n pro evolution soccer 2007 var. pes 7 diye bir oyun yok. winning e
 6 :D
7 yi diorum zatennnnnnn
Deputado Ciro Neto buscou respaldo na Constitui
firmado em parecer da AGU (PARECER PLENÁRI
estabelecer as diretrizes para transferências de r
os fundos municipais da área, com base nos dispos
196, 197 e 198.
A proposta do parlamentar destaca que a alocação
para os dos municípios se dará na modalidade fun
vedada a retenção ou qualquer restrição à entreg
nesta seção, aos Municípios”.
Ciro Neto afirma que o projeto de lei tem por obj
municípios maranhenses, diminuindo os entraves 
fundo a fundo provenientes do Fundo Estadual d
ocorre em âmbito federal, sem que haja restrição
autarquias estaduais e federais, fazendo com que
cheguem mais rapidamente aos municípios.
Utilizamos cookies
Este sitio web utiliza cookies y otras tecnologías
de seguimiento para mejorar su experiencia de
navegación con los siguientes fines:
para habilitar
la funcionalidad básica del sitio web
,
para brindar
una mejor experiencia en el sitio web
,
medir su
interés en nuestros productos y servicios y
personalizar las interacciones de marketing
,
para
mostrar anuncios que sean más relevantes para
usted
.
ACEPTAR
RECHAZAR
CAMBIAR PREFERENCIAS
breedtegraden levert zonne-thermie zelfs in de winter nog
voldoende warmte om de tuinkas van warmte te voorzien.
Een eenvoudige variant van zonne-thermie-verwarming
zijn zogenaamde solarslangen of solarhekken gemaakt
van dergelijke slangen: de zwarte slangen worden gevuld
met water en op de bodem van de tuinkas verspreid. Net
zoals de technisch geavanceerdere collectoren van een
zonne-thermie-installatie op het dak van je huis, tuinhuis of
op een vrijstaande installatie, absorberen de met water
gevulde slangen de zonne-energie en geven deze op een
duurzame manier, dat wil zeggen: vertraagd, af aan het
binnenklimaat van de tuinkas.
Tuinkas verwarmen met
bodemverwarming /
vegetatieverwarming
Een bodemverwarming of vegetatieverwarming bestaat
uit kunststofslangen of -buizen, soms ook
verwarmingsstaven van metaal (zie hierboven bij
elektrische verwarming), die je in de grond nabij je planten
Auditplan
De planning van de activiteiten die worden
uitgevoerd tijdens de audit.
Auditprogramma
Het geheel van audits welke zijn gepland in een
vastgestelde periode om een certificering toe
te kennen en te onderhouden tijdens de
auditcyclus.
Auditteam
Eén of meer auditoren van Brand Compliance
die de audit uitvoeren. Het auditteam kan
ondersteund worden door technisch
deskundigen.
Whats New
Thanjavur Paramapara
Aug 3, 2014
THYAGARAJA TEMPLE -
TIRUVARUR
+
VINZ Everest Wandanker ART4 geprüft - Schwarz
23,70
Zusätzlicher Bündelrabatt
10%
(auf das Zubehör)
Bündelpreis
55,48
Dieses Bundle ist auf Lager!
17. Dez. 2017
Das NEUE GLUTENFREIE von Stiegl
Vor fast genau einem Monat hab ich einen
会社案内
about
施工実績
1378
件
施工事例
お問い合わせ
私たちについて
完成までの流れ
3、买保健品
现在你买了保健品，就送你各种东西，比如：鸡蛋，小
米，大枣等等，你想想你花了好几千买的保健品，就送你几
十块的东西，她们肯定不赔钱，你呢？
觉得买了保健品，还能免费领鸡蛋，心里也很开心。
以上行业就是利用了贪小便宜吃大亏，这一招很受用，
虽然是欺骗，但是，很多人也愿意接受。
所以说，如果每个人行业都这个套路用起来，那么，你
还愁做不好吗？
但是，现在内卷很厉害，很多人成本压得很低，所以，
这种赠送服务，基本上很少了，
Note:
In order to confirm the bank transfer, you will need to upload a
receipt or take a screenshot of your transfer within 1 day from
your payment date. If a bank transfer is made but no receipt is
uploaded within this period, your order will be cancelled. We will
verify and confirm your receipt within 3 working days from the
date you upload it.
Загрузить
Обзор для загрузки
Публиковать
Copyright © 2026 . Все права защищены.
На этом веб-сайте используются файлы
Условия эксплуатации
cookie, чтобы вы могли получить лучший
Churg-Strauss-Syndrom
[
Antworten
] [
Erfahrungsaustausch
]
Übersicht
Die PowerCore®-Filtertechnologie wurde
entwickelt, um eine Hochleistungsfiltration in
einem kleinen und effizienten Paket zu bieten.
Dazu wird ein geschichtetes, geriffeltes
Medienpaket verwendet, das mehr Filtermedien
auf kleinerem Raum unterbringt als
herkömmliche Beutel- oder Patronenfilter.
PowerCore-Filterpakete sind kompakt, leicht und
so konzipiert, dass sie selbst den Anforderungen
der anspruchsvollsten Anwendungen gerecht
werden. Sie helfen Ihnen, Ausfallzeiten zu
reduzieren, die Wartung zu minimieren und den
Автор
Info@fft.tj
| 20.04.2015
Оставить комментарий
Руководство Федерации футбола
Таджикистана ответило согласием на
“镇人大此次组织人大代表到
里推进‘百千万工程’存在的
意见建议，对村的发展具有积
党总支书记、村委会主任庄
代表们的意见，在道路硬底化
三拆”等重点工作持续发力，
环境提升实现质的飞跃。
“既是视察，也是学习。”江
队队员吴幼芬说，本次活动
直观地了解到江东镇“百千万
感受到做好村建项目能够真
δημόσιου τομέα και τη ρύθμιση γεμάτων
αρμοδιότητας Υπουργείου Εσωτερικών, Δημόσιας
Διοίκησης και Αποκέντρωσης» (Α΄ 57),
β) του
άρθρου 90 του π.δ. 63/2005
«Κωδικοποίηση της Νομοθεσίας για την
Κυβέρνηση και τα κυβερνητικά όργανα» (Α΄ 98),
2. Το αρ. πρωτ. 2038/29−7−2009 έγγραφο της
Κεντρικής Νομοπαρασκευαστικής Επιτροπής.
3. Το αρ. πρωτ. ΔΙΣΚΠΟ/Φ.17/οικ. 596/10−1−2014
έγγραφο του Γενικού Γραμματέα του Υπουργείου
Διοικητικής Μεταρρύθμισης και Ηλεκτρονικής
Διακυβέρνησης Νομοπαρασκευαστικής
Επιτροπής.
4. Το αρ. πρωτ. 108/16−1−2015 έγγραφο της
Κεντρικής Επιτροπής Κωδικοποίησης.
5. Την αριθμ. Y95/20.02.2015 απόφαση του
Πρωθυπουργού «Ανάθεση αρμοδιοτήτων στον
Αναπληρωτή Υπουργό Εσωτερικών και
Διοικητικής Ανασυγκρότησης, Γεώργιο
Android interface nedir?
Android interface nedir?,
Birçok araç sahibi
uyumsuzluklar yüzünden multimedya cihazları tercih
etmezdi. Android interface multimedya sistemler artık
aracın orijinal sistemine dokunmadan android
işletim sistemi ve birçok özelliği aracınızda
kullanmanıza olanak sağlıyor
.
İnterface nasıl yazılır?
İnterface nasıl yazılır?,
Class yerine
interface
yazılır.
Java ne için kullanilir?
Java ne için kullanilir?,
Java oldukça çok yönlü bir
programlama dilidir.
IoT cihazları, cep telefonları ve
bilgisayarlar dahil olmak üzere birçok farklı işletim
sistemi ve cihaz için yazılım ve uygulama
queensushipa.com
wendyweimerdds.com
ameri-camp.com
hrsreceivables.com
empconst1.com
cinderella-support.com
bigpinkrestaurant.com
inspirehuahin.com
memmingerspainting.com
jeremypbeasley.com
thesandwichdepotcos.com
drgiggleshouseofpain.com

**Your task**
Would you restate exactly the lines of the material above, from its opening line through the line with "A proposta do", and output only those?

**Solution to this problem**
n pro evolution soccer 2007 var. pes 7 diye bir oyun yok. winning e
 6 :D
7 yi diorum zatennnnnnn
Deputado Ciro Neto buscou respaldo na Constitui
firmado em parecer da AGU (PARECER PLENÁRI
estabelecer as diretrizes para transferências de r
os fundos municipais da área, com base nos dispos
196, 197 e 198.
A proposta do parlamentar destaca que a alocação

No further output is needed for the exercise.